9. Geographic-Specific Privacy Rights

9.1 GDPR (European Union)

If you are located in the EU, you have additional rights under the General Data Protection Regulation:

• Right to Rectification: Correct inaccurate personal information
• Right to Erasure: Request deletion of your personal information ("right to be forgotten")
• Right to Restrict Processing: Limit how we use your information
• Right to Object: Object to certain types of processing
• Right to Data Portability: Receive your data in a structured, machine-readable format
• Right to Withdraw Consent: Withdraw consent at any time (without affecting prior processing)
• Right to Lodge a Complaint: File a complaint with your local data protection authority

Legal Basis for Processing: We process your information based on:

• Contractual necessity (to provide the Service)
• Legitimate interests (to improve and secure the Service)
• Consent (for marketing and non-essential cookies)
• Legal obligations (compliance with laws)

9.2 CCPA/CPRA (California)

If you are a California resident, you have rights under the California Consumer Privacy Act:

• Right to Know: Request information about what personal information we collect, use, and share
• Right to Delete: Request deletion of your personal information
• Right to Opt-Out: Opt out of the "sale" or "sharing" of personal information (we do not sell personal information)
• Right to Correct: Request correction of inaccurate personal information
• Right to Limit Use: Limit use of sensitive personal information
• Right to Non-Discrimination: Not receive discriminatory treatment for exercising your rights

Categories of Personal Information: We collect identifiers, commercial information, internet activity, and inferences as described in Section 2 of this Privacy Policy.

Do Not Sell My Personal Information: We do not sell personal information to third parties.

9.3 Other Jurisdictions

We comply with applicable privacy laws in all jurisdictions where we operate. If you have questions about your rights in a specific jurisdiction, please contact us.

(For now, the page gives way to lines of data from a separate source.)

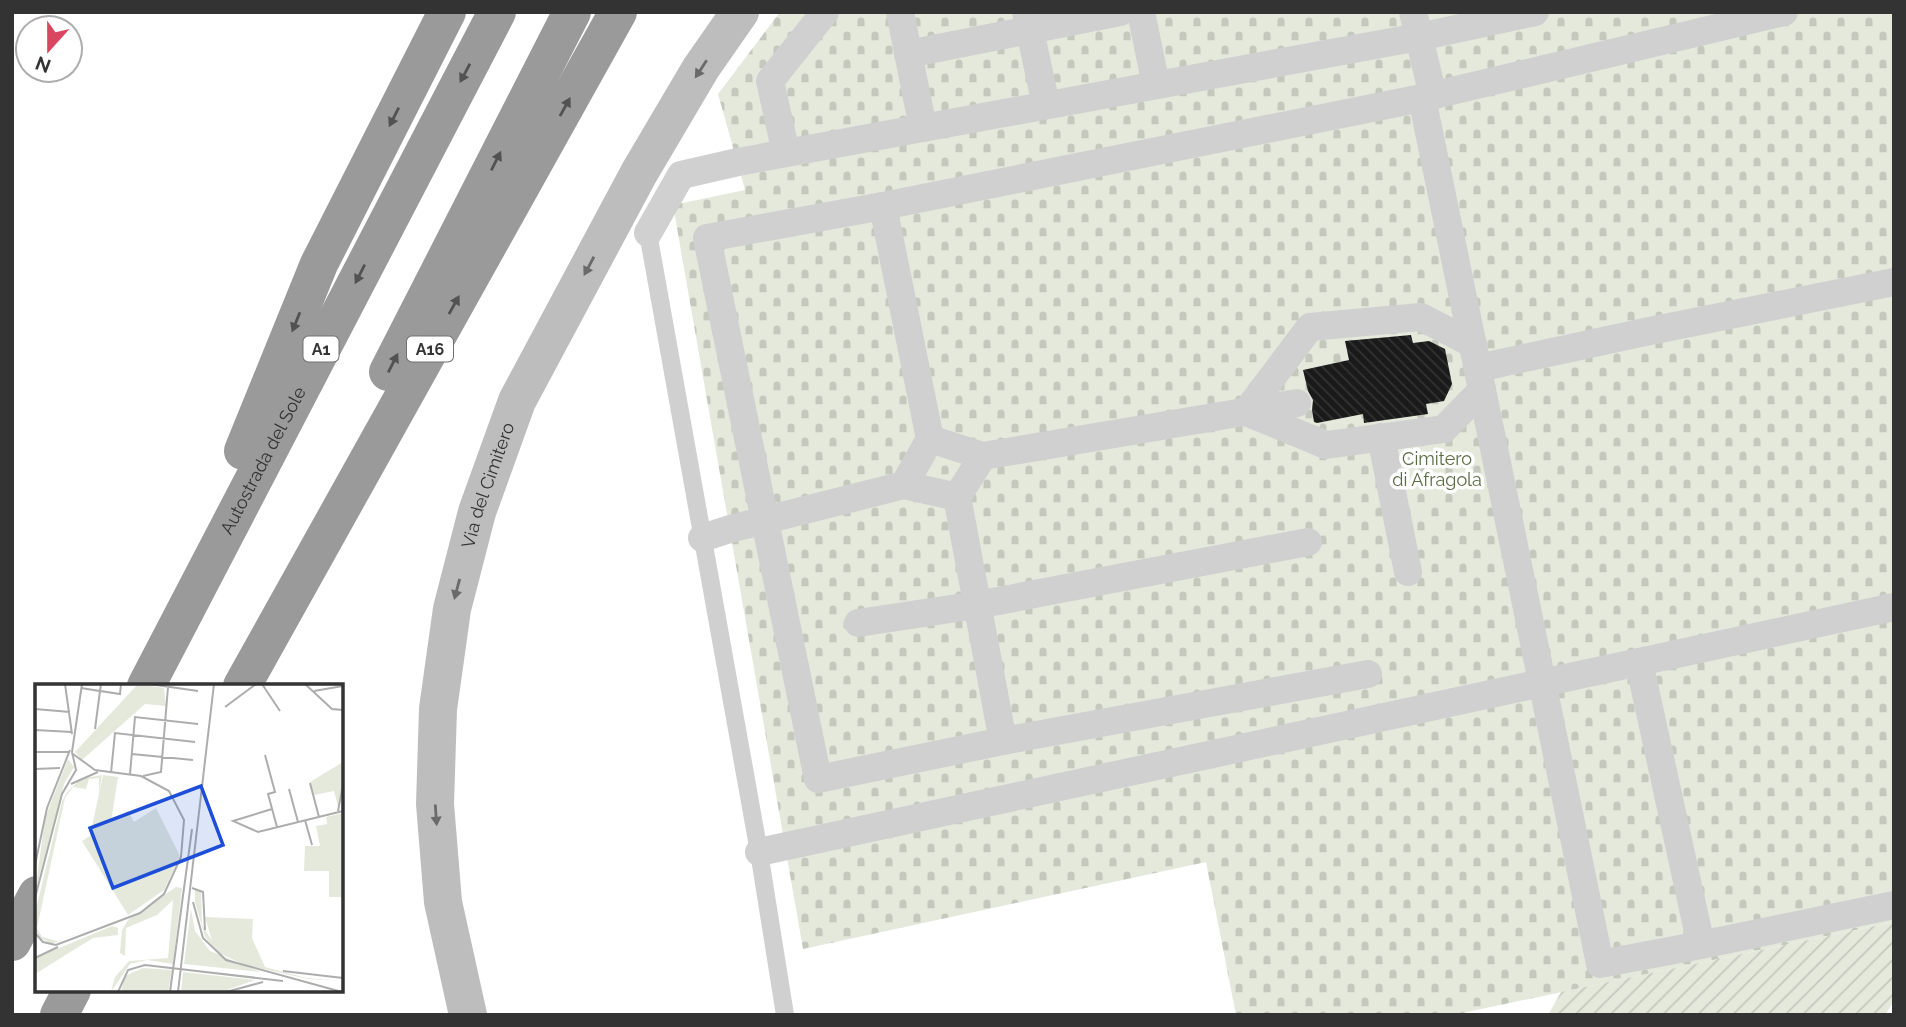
<svg xmlns="http://www.w3.org/2000/svg" width="1906" height="1027" viewBox="0 0 1906 1027" font-family="Raleway,sans-serif">
	<style>
		.cemetery { fill: url(#cemetery-stones) }
		.garden { fill: url(#garden-furrows) }
		.building { fill: url(#building-back-hatch) }
		.lines { fill: none; stroke-linecap: round; stroke-linejoin: round }
		.service { stroke: #d0d0d0; stroke-width: 18 }
		.pedestrian { stroke: #d0d0d0; stroke-width: 28 }
		.secondary { stroke: #bdbdbd; stroke-width: 38 }
		.motorway { stroke: #9a9a9a; stroke-width: 38 }
		.oneway { fill: #6a6a6a }
		.oneway2 { fill: #525252 }
		.labels { text-anchor: middle; stroke-width: 7; stroke-linejoin: round; paint-order: stroke }
		.shield { fill: #fff; stroke: #707070; stroke-width: 2 }
		.shield-label { font-size: 16px; font-weight: bold; fill: #333 }
		.park-label { font-size: 18px; fill: #5a6c43; stroke: #fff }
		.street-label { font-size: 18px; fill: #333; stroke: #fff }
		.inset-road { fill: none; stroke: #adadad; stroke-width: 2 }
		.view { fill: #1d4ed8; fill-opacity: 0.15; stroke: #1d4ed8; stroke-width: 3.5 }
		.inset-edge { fill: none; stroke: #333; stroke-width: 3.5 }
	</style>
	<defs>
		<pattern id="cemetery-stones" width="16" height="16" patternUnits="userSpaceOnUse" patternTransform="scale(1.75)"><rect width="16" height="16" fill="#e4e9dc"/><path d="M2 7V4a2 2 0 0 1 4 0v3zM10 15v-3a2 2 0 0 1 4 0v3z" fill="#c4c8bd"/></pattern>
		<pattern id="garden-furrows" width="10" height="10" patternUnits="userSpaceOnUse" patternTransform="scale(1.75)"><rect width="10" height="10" fill="#e4e9dc"/><path d="M-1 1l2-2M0 10L10 0M9 11l2-2" fill="none" stroke="#c4c8bd"/></pattern>
		<pattern id="building-back-hatch" width="6" height="6" patternUnits="userSpaceOnUse" patternTransform="scale(1.75)"><rect width="6" height="6" fill="#1a1a1a"/><path d="M-1 5l2 2M0 0l6 6M5-1l2 2" fill="none" stroke="#333"/></pattern>
	</defs>
	<rect width="100%" height="100%" fill="#fff"/>
	<polygon class="cemetery" points="780,12 1894,12 1894,922 1453,1015 1236,1015 1206,862 803,949 673,205 745,190 718,94"/>
	<polygon class="garden" points="1894,922 1894,1001 1885,1015 1548,1015 1561,992"/>
	<polygon class="building" points="1411,335 1413,343 1429,341 1445,349 1452,384 1444,401 1426,404 1428,414 1364,423 1363,414 1317,423 1314,422 1312,410 1313,400 1308,391 1303,370 1349,360 1345,341"/>
	<g class="lines">
		<polyline class="service" points="648,233 759,852 785,1015"/>
		<g class="pedestrian">
			<polyline points="900,12 923,128"/>
			<polyline points="1026,12 1046,105"/>
			<polyline points="1141,12 1156,85"/>
			<polyline points="1413,12 1419,37 1535,12"/>
			<polyline points="908,54 1120,12"/>
			<polyline points="786,153 770,81 825,12"/>
			<polyline points="883,206 930,439"/>
			<polyline points="648,233 681,175 738,162 1419,37 1433,96"/>
			<polyline points="1473,344 1421,317 1310,327 1246,412 1326,445 1444,429 1482,390"/>
			<polyline points="1478,368 1645,332 1894,282"/>
			<polyline points="1381,437 1408,572"/>
			<polyline points="983,456 1297,403"/>
			<polyline points="957,497 1003,741"/>
			<polyline points="702,538 730,529 904,485 930,439 983,456 957,497 904,485"/>
			<polyline points="858,623 977,605 1308,542"/>
			<polyline points="1639,662 1701,945 1894,905"/>
			<polyline points="1368,674 1003,741 818,779 707,238 883,206 1422,98"/>
			<polyline points="759,852 1894,607"/>
			<polyline points="1701,945 1600,964 1422,98 1784,12"/>
		</g>
		<path class="secondary" id="s1" d="M 468,1015 L 443,902 L 435,804 L 438,709 L 452,609 L 477,512 L 517,401 L 639,173 L 701,68 L 740,12"/>
		<g class="motorway">
			<polyline points="388,372 572,12"/>
			<polyline points="243,451 319,264 447,12"/>
			<path id="s2" d="M 146,686 L 497,12"/>
			<polyline points="242,686 618,12"/>
			<polyline points="12,942 37,895"/>
			<polyline points="59,1015 72,990"/>
		</g>
	</g>
	<defs><path id="oneway-solid" d="M-6-.8H1V-3.2L6.5 0L1 3.2V.8H-6Z" transform="scale(1.75)"/></defs>
	<g class="oneway">
		<use href="#oneway-solid" transform="translate(701 69) rotate(123)"/>
		<use href="#oneway-solid" transform="translate(589 266) rotate(118)"/>
		<use href="#oneway-solid" transform="translate(457 589) rotate(105)"/>
		<use href="#oneway-solid" transform="translate(436 815) rotate(86)"/>
	</g>
	<g class="oneway2">
		<use href="#oneway-solid" transform="translate(465 73) rotate(118)"/>
		<use href="#oneway-solid" transform="translate(565 107) rotate(-61)"/>
		<use href="#oneway-solid" transform="translate(394 117) rotate(117)"/>
		<use href="#oneway-solid" transform="translate(496 161) rotate(-63)"/>
		<use href="#oneway-solid" transform="translate(360 274) rotate(117)"/>
		<use href="#oneway-solid" transform="translate(454 305) rotate(-61)"/>
		<use href="#oneway-solid" transform="translate(296 322) rotate(112)"/>
		<use href="#oneway-solid" transform="translate(393 363) rotate(-63)"/>
	</g>
	<g class="labels">
		<g class="shield">
			<rect x="303.5" y="336.5" width="35" height="25" rx="5"/>
			<rect x="407" y="336.5" width="46" height="25" rx="5"/>
		</g>
		<g class="shield-label">
			<text x="321" y="355">A1</text>
			<text x="430" y="355">A16</text>
		</g>
		<g class="park-label">
			<text x="1437" y="465">Cimitero<tspan x="1437" dy="21">di Afragola</tspan></text>
		</g>
		<g class="street-label">
			<text dy="6" stroke="none"><textPath href="#s2" startOffset="254">Autostrada del Sole</textPath></text>
			<text dy="6" stroke="none"><textPath href="#s1" startOffset="539">Via del Cimitero</textPath></text>
		</g>
	</g>
	<g transform="translate(35 684)">
		<rect width="308" height="308" fill="#fff"/>
		<path d="M 103,0 L 129,4 L 131,22 L 110,20 L 47,76 L 40,68 ZM 33,75 L 39,83 L 29,100 L 0,209 L 10,134 ZM 308,78 L 306,112 L 303,123 L 299,107 L 279,111 L 275,98 ZM 67,91 L 64,110 L 64,94 L 54,95 L 51,105 L 38,103 L 30,114 L 2,244 L 7,253 L 23,257 L 93,231 L 16,260 L 4,253 L 0,245 L 0,229 L 27,117 L 33,107 L 46,95 ZM 308,129 L 308,213 L 294,213 L 294,187 L 269,187 L 270,162 L 285,162 L 281,142 L 292,140 L 291,133 ZM 141,203 L 147,204 L 138,280 L 112,276 L 95,280 L 76,308 L 80,293 L 94,277 L 133,274 L 138,216 L 122,231 L 91,244 L 90,272 L 85,269 L 87,246 L 93,236 ZM 160,206 L 166,208 L 167,241 L 177,257 L 170,233 L 218,235 L 217,254 L 230,283 L 271,294 L 308,297 L 273,295 L 210,281 L 184,269 L 170,253 L 160,218 ZM 156,225 L 160,247 L 175,267 L 226,288 L 149,280 ZM 77,242 L 83,244 L 83,251 L 58,254 L 0,290 L 0,276 L 5,272 ZM 108,284 L 137,286 L 133,308 L 86,308 L 90,292 ZM 148,288 L 220,296 L 186,308 L 146,308 Z" fill="#e4e9dc"/>
		<path d="M 121,124 L 145,172 L 129,206 L 93,231 L 47,157 L 93,127 L 99,138 Z" fill="#e4e9dc"/>
		<path d="M 68,91 L 83,93 L 76,138 L 55,152 Z" fill="#e4e9dc"/>
		<path class="inset-road" d="M 30,0 L 37,50M 114,0 L 163,7M 227,0 L 245,27M 270,0 L 297,25 L 308,26M 46,4 L 65,7 L 66,0M 279,7 L 308,2M 190,23 L 221,0M 0,25 L 35,28M 60,45 L 65,7 L 85,10 L 86,0M 0,46 L 37,48M 0,68 L 34,68M 97,70 L 158,76M 230,71 L 240,108 L 233,110 L 242,143M 0,85 L 25,84M 76,89 L 80,49 L 160,58M 95,90 L 100,33 L 163,40M 108,92 L 126,88 L 133,3M 275,99 L 284,133M 36,100 L 63,88M 254,105 L 263,138M 237,125 L 198,137 L 223,148 L 308,127M 303,127 L 308,101M 270,136 L 277,161M 0,181 L 12,124 L 35,66M 157,204 L 168,208 L 170,246M 0,214 L 27,110 L 41,86 L 37,68 L 47,0M 158,218 L 168,254 L 191,276 L 307,308M 0,249 L 8,258 L 21,261 L 105,229 L 129,210 L 146,173 L 149,136 L 134,107 L 106,92 L 60,86 L 38,70M 0,274 L 23,263M 248,287 L 308,294M 83,308 L 93,286 L 110,281 L 248,297M 135,308 L 157,145M 143,308 L 179,0M 191,308 L 228,298"/>
		<path class="view" d="M 166,102 L 188,161 L 78,204 L 55,144 Z"/>
		<rect width="308" height="308" class="inset-edge"/>
	</g>
	<rect width="1906" height="1027" fill="none" stroke="#333333" stroke-width="28"/>
	<g transform="translate(49 49) rotate(201)"><circle r="33" fill="#ffffff" stroke="#adadad" stroke-width="2"/>
	<path d="M0-5L12 26L0 18L-12 26Z" fill="#d8465f"/>
	<text y="-10" font-size="19" font-weight="bold" text-anchor="middle" fill="#333333">N</text>
	</g>
</svg>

10. International Data Transfers

Our Service is operated in the United States. If you access the Service from outside the United States, your information may be transferred to, stored, and processed in the United States or other countries where our service providers operate.

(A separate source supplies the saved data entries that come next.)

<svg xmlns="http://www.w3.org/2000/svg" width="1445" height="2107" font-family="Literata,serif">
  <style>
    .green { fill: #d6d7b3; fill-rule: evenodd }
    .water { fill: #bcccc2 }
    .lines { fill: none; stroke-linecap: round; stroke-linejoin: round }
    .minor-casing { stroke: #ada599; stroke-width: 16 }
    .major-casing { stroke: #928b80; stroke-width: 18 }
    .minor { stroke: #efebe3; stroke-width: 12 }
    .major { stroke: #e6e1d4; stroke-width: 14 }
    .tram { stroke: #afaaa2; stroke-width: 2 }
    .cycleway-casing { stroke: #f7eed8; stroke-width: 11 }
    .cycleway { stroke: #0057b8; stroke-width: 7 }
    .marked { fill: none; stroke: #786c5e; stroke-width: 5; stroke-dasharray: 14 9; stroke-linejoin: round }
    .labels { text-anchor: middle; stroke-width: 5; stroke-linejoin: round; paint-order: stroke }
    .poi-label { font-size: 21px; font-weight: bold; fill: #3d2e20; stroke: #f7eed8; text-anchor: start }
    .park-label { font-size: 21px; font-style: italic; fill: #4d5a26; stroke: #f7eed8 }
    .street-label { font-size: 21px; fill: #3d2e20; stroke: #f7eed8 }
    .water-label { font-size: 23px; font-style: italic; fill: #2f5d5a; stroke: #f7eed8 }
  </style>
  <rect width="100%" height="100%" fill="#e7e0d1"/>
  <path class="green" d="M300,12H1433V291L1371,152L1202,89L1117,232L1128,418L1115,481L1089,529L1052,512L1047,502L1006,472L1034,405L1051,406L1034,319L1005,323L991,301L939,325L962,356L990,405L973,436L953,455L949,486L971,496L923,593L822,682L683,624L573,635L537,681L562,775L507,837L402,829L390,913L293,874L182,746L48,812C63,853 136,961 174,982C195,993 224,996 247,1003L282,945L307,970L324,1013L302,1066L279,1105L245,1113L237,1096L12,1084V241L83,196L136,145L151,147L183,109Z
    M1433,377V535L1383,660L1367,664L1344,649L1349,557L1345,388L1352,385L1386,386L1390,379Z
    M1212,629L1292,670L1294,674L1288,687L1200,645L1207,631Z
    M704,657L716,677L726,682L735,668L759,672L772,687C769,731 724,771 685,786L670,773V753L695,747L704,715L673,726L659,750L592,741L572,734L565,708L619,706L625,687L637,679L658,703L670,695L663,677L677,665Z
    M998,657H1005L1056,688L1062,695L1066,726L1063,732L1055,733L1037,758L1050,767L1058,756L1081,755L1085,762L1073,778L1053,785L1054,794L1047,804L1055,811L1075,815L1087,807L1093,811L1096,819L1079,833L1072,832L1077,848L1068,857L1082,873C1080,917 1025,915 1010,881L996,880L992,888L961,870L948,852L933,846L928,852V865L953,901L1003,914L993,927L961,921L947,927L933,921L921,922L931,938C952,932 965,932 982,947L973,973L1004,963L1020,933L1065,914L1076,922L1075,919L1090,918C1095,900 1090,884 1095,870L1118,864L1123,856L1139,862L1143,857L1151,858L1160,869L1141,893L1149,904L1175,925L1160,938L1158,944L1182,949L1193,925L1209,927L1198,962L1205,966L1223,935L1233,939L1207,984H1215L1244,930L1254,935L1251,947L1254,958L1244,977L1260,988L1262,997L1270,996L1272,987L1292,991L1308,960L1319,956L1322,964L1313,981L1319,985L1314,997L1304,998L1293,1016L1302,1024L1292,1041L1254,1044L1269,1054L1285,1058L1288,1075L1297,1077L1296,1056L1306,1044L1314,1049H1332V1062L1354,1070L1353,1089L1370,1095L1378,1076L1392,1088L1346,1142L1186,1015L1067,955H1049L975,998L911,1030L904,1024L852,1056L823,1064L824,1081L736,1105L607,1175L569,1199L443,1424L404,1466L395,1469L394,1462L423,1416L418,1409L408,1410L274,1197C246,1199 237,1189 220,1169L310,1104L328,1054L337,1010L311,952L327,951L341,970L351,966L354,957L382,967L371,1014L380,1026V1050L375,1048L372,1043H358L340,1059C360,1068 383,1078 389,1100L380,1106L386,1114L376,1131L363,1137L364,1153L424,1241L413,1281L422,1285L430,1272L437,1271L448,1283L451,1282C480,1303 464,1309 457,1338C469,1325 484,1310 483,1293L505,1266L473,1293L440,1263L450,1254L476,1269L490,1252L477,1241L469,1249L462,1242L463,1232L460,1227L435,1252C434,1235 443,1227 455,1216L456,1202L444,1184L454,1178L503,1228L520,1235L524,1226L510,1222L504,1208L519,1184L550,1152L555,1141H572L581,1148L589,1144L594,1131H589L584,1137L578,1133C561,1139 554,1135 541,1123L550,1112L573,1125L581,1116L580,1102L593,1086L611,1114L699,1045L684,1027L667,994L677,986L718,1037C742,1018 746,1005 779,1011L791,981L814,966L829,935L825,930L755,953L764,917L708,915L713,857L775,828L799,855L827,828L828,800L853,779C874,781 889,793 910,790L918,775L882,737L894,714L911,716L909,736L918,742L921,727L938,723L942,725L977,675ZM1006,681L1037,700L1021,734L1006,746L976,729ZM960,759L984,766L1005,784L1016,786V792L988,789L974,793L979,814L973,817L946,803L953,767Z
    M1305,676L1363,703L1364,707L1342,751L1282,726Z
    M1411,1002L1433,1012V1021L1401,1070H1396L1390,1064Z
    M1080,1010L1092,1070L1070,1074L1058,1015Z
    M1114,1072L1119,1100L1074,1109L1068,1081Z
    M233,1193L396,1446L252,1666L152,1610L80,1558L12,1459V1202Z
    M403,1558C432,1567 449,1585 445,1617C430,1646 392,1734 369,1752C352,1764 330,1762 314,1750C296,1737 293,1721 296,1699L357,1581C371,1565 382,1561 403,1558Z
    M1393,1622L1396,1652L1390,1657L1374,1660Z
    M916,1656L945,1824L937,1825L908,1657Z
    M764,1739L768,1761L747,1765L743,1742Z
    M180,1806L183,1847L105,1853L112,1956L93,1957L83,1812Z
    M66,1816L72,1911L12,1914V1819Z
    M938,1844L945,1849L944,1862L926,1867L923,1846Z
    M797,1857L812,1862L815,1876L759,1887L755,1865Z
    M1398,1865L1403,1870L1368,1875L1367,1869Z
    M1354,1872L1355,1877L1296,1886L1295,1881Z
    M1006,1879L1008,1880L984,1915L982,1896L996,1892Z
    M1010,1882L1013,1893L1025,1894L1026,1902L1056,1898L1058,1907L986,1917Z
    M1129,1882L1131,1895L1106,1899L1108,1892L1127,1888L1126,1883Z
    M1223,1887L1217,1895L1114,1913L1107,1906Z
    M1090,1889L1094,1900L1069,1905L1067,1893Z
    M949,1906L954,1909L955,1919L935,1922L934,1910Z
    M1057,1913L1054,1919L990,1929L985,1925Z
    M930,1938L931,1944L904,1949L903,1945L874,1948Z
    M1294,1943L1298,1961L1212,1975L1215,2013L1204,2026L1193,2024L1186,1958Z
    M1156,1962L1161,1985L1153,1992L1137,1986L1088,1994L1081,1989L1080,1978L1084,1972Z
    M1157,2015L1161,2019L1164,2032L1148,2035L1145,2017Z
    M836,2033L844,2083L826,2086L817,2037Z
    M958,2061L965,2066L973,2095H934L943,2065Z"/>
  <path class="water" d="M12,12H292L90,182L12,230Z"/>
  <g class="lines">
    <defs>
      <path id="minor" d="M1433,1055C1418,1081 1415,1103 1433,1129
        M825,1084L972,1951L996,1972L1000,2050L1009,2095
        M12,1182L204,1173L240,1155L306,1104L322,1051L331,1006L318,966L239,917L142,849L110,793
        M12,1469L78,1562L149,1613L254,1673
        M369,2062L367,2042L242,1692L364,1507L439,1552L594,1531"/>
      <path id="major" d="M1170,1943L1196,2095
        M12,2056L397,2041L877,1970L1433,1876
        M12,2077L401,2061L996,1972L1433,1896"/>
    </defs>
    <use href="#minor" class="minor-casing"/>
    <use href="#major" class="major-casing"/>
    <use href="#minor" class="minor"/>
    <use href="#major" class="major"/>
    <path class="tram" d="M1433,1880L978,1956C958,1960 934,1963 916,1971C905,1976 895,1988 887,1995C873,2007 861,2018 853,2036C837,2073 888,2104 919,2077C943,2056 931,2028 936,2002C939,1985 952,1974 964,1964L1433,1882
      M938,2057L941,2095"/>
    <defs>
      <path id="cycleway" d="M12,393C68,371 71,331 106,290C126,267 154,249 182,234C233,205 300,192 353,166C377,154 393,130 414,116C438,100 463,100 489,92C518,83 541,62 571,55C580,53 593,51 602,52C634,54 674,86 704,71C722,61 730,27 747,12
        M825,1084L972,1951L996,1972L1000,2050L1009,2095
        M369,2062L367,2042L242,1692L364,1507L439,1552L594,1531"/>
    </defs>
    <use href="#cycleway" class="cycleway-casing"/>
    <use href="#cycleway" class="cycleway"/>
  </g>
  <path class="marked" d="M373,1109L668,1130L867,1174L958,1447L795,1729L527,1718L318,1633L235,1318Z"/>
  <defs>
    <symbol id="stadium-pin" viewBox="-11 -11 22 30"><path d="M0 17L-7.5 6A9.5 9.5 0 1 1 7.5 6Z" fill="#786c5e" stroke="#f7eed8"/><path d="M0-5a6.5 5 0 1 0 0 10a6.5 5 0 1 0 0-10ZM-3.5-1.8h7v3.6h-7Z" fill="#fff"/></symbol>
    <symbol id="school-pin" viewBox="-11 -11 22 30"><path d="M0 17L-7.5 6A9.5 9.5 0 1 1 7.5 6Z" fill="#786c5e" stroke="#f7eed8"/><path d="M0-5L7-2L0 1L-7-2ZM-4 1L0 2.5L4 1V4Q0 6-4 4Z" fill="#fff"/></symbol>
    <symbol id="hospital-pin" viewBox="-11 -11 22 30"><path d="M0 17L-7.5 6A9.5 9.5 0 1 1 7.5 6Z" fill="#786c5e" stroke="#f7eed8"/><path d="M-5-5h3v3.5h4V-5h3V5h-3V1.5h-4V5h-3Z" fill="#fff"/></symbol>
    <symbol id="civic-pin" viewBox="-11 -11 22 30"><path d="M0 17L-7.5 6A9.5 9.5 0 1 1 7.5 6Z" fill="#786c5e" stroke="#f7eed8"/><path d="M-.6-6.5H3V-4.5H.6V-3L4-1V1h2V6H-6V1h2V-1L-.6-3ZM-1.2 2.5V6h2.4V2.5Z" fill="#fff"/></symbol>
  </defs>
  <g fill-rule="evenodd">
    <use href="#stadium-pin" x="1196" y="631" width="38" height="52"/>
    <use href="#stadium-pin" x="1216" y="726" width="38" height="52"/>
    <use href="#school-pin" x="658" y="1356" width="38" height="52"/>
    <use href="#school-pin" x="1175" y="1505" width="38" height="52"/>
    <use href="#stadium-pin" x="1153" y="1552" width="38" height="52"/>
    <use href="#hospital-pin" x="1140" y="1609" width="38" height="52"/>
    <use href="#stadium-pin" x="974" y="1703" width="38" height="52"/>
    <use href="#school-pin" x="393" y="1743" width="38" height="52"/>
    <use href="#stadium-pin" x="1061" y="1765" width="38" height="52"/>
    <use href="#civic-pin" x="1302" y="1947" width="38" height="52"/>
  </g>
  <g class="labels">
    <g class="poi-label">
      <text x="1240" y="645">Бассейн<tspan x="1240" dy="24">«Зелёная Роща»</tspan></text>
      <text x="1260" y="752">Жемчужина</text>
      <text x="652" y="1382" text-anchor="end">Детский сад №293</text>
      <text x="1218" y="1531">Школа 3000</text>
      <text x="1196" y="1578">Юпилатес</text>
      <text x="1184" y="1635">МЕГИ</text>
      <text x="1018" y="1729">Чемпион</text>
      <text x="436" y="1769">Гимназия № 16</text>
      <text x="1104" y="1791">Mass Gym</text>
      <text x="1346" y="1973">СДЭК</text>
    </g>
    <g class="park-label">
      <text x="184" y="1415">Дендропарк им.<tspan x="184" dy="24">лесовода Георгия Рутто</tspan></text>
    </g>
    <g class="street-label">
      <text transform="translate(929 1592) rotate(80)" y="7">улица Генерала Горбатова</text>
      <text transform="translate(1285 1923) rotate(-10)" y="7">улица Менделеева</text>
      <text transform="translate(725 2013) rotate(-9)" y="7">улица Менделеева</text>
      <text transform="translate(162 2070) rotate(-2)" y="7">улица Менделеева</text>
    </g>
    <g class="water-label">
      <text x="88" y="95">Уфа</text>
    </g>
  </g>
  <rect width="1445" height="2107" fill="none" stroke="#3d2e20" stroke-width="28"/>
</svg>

For EU users, we rely on Standard Contractual Clauses (SCCs) approved by the European Commission to ensure adequate protection for international data transfers.

11. Children's Privacy

The Service is not intended for children under the age of 18. We do not knowingly collect personal information from children under 18. If you are a parent or guardian and believe your child has provided us with personal information, please contact us, and we will delete such information.

12. Third-Party Links and Services

The Service may contain links to third-party websites and services. This Privacy Policy does not apply to those third-party services. We are not responsible for the privacy practices of third parties, and we encourage you to review their privacy policies.

13. Changes to This Privacy Policy

We may update this Privacy Policy from time to time to reflect changes in our practices, technology, legal requirements, or other factors. We will notify you of material changes by:

• Sending an email to the address associated with your account
• Posting a notice in the Service
• Updating the "Last Updated" date at the top of this Privacy Policy

We encourage you to review this Privacy Policy periodically. Your continued use of the Service after changes are posted constitutes your acceptance of the updated Privacy Policy.

14. Contact Us

If you have questions, concerns, or requests regarding this Privacy Policy or our data practices, please contact us:

Email: support@specthis.ai

For GDPR-related inquiries, you may also contact your local data protection authority.

15. Data Protection Officer

If required by applicable law, we will appoint a Data Protection Officer (DPO). Contact information for our DPO (if applicable) will be provided here when appointed.